Up through the line that contains "nhân chiến lược", retype the entries exactly, beginning at the very first line.

-- Supplied material follows --

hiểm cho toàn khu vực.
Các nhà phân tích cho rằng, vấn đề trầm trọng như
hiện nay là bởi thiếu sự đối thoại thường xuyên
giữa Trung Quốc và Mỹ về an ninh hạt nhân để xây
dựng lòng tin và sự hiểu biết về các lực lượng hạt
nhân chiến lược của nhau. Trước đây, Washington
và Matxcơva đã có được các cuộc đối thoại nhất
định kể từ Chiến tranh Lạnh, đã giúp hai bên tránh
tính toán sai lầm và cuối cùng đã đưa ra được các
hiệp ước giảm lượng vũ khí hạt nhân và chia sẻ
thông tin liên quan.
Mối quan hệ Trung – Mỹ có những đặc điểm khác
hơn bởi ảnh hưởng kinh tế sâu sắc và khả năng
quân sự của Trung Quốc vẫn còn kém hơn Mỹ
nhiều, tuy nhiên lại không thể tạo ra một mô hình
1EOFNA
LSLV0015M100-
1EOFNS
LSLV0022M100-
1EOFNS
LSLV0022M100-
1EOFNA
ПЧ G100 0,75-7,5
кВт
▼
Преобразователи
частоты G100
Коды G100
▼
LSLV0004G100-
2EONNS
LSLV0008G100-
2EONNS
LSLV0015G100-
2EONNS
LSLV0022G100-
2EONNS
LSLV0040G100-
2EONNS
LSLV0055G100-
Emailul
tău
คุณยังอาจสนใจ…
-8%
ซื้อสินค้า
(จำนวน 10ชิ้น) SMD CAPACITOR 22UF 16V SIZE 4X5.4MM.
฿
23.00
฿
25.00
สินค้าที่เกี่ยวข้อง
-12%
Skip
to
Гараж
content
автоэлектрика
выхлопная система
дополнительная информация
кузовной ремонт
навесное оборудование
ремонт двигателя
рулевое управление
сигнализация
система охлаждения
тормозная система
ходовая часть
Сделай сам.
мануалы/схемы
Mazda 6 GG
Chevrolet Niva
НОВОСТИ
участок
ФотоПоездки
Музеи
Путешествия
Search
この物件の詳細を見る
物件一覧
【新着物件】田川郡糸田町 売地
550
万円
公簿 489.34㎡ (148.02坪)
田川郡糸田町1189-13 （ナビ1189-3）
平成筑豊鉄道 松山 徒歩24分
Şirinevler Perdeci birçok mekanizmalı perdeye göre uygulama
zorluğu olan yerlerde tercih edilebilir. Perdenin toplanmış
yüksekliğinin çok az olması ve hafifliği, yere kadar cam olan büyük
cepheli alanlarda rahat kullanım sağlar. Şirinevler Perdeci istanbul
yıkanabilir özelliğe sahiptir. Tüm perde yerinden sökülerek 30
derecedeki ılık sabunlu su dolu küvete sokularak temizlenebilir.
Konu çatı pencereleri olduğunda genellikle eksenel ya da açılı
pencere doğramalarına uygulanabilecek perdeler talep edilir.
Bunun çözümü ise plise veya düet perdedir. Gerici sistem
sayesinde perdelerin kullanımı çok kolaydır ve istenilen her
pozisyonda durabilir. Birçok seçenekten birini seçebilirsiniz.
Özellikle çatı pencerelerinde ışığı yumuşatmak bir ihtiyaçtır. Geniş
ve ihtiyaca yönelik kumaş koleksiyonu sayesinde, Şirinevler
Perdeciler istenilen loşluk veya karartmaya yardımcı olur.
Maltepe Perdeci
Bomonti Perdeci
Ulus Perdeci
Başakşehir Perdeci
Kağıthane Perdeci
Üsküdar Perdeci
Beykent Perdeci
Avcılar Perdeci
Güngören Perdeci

-- Supplied material concluded --

Result of this exercise:
hiểm cho toàn khu vực.
Các nhà phân tích cho rằng, vấn đề trầm trọng như
hiện nay là bởi thiếu sự đối thoại thường xuyên
giữa Trung Quốc và Mỹ về an ninh hạt nhân để xây
dựng lòng tin và sự hiểu biết về các lực lượng hạt
nhân chiến lược của nhau. Trước đây, Washington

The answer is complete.